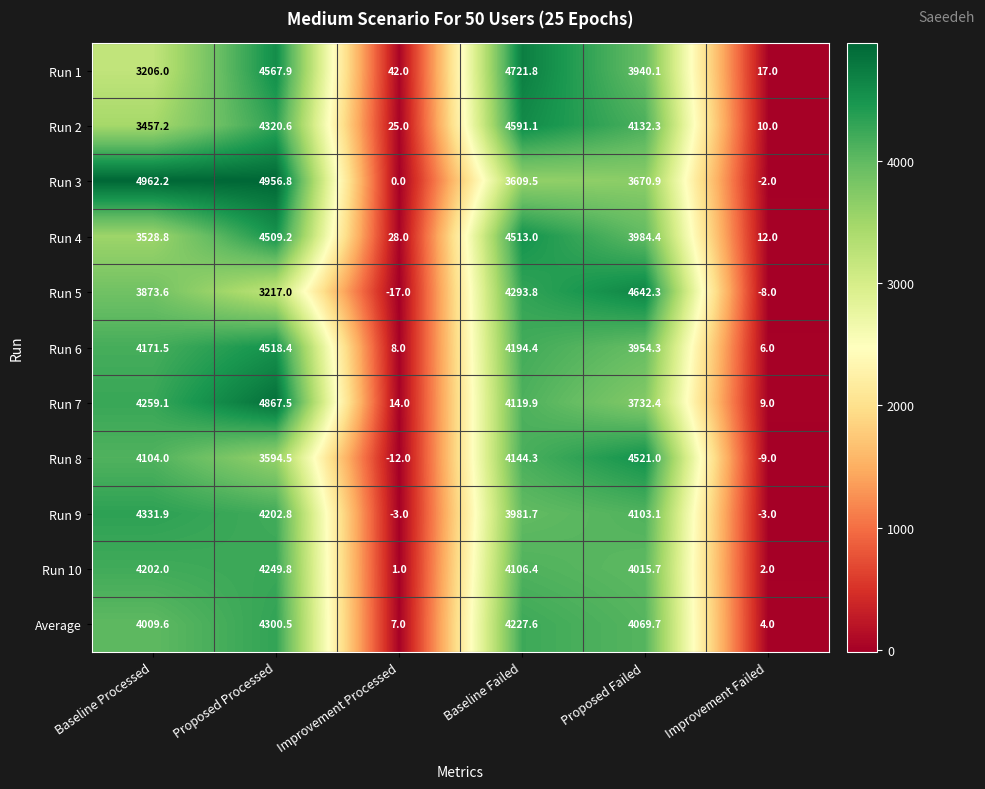

How many distinct data groups are displayed?

11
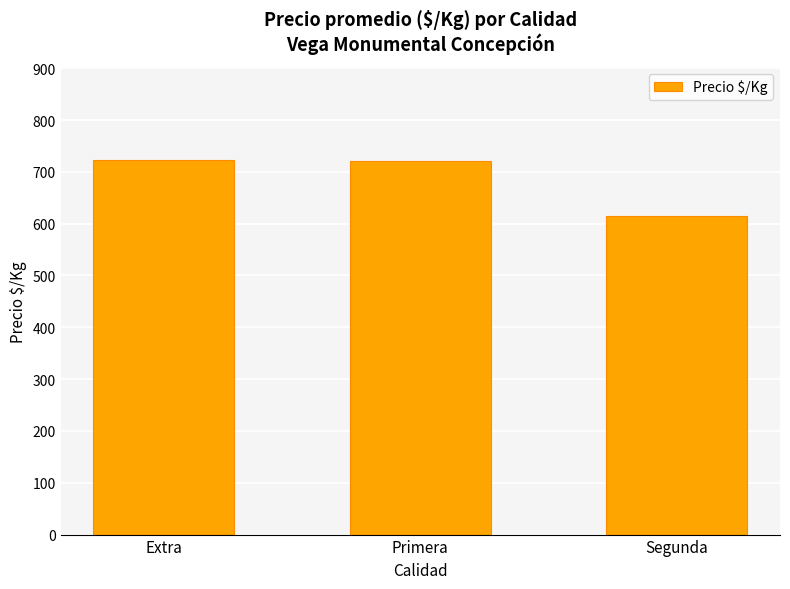

Between Segunda and Extra, which is larger?

Extra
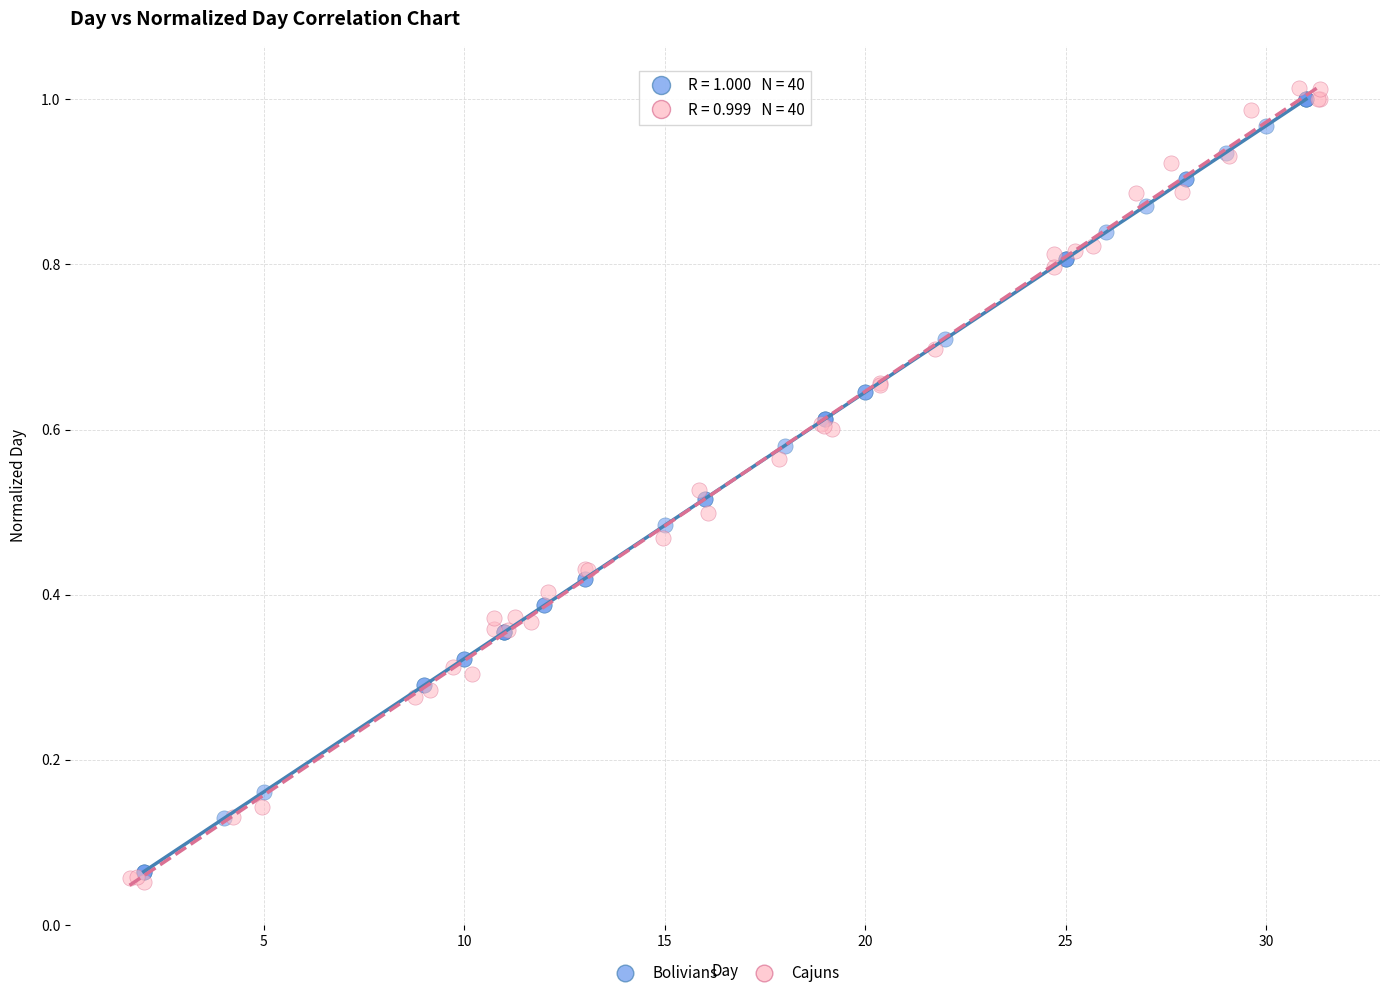

Which series has the widest spread of Y values?

Cajuns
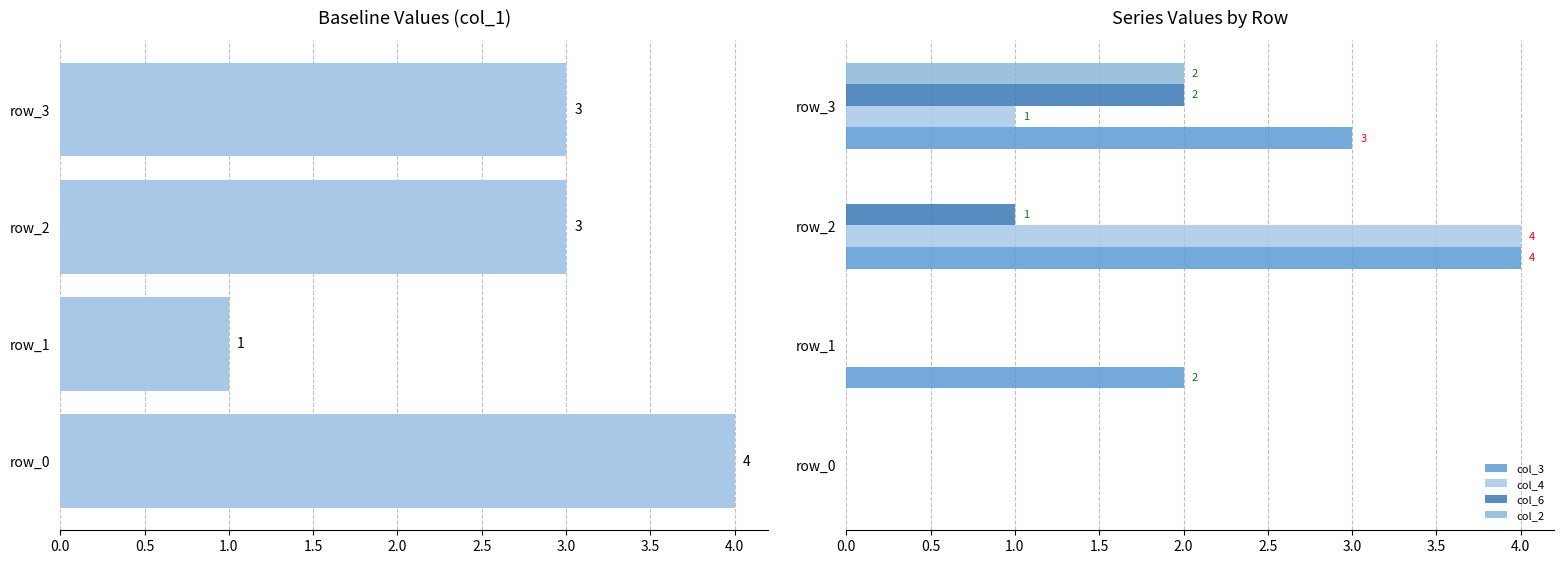

What is the approximate value of col_3 at row_3?

3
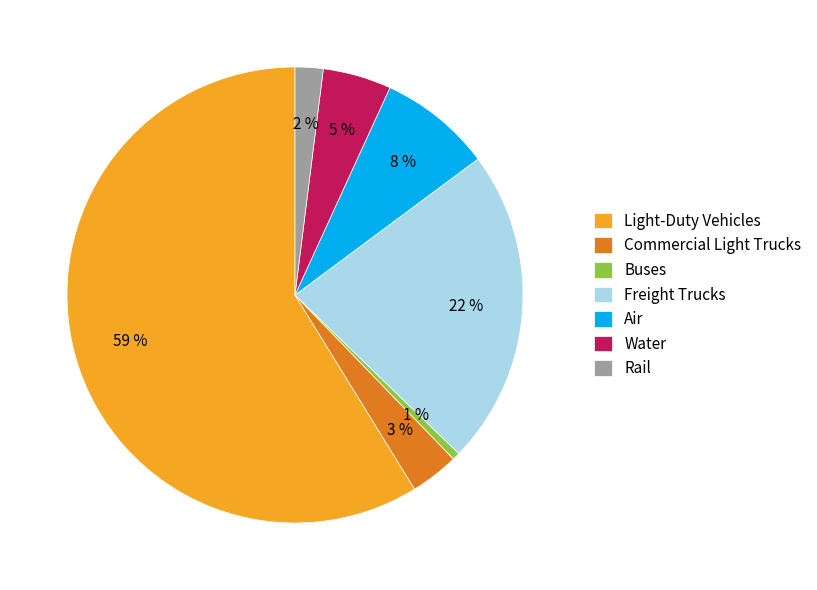

Count the number of slices in the pie.

7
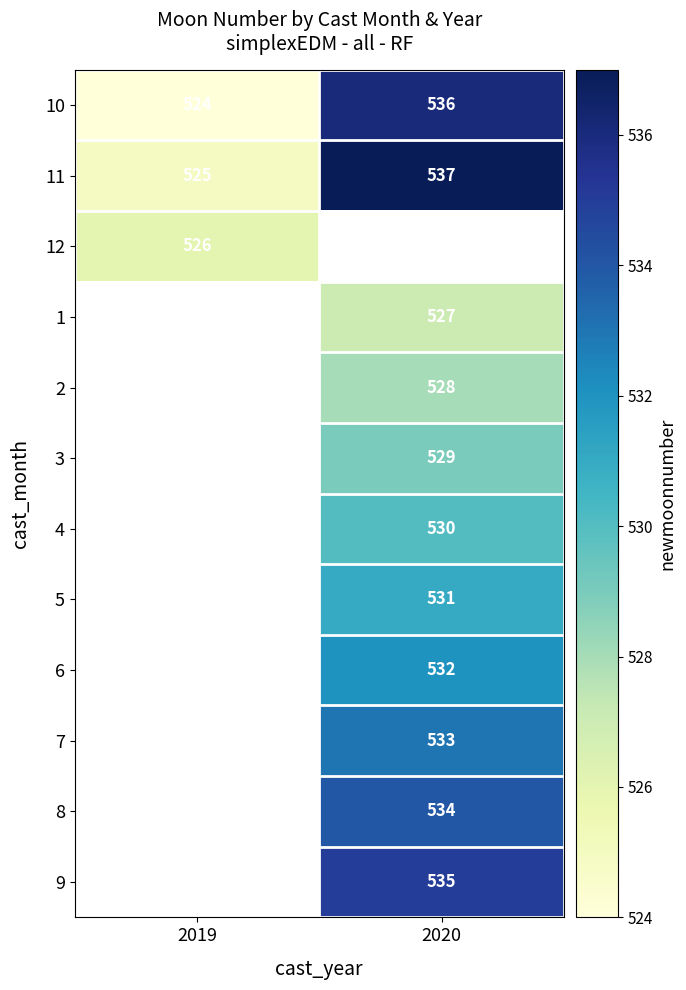

Is it true that 4 equals 114 at 2020?

False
____________
▸ **WHAT THIS TASK INVOLVES**
Collect each line in the rows above that contains the word "Extra", and copy those lines as they appear.

▸ **YOUR RESPONSE**
Between Segunda and Extra, which is larger?
Extra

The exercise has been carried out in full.